Cluster score
Overview
The Cast AI Cluster Score provides a comprehensive assessment of your Kubernetes cluster's optimization and efficiency. This tool analyzes multiple dimensions of your cluster configuration to deliver an actionable rating on a scale from 0 to 10.
Rather than focusing on a single aspect of performance, the Cluster Score evaluates how effectively your cluster balances resource allocation, workload efficiency, and cost optimization. It examines how well you're leveraging Cast AI's full suite of optimization features.
The score is calculated by analyzing several critical optimization areas:
- Resource provisioning: How efficiently your infrastructure resources are allocated and utilized
- Workload resource optimization: How accurately your resource requests match actual workload needs
- Rebalancing effectiveness: How proactively your cluster reallocates resources to maintain optimal performance
By tracking your Cluster Score over time, you can measure the impact of optimization efforts, identify opportunities for improvement, and benchmark your cluster against industry standards. Each component of the score provides targeted insights that help prioritize your optimization efforts where they'll deliver the greatest value.
Accessing the Cluster Score
You can view your Cluster Score in two ways:
-
Cluster List View: The score appears next to each cluster in your organization's cluster list.
-
Cluster Detail View: Navigate to Cluster Overview → Score in the left sidebar menu.
Cluster Connection Phase Requirements
Note that the full Cluster Score is only available for clusters connected in Phase 2 (automated optimization). Clusters in Phase 1 (read-only) will display partial scores for some metrics but will not receive an overall score.
Connection Phase | Score Availability |
---|---|
Phase 1 (Read-only) | Partial scores for overprovisioning and resource utilization only. |
Phase 2 (Automation) | Full cluster score with all optimization categories. |
Score Calculation
The Cluster Score provides a dynamic assessment of your Kubernetes optimization that evolves as your cluster changes. This score is not static—it reflects ongoing improvements you make and changing workload patterns within your cluster.
-
Updates automatically every few hours to capture recent changes in your cluster configuration and workload patterns without requiring manual intervention.
-
Can be manually refreshed anytime when you want immediate feedback after making changes. Simply click the refresh icon in the Cluster Score interface to see how your recent adjustments have affected your score.
-
Uses a 0-10 scale with one decimal place precision that provides enough granularity to track incremental improvements while remaining simple to understand.
-
Benchmarks your cluster against averages from all Cast AI customers, giving you context about where your optimization efforts stand compared to industry peers. This comparative analysis helps you understand if your score places you in the top percentile of all customers or if there's still significant room for improvement.
As you implement recommended optimizations, your score will typically improve over time, reflecting the increased efficiency of your Kubernetes cluster.
Note
The score calculation does not factor in the complexity of your workloads and the specific challenges of your infrastructure. Therefore, the assessment is most relevant when the changes in score are compared against your own over time.

## Objective
Reproduce the passage from the Cluster Score page word for word, starting with "As you implement" and going on through "your Kubernetes cluster.".

## Entries shown
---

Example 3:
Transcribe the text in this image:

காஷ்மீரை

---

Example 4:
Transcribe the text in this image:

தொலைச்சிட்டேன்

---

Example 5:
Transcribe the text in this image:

## Solution for this task
As you implement recommended optimizations, your score will typically improve over time, reflecting the increased efficiency of your Kubernetes cluster.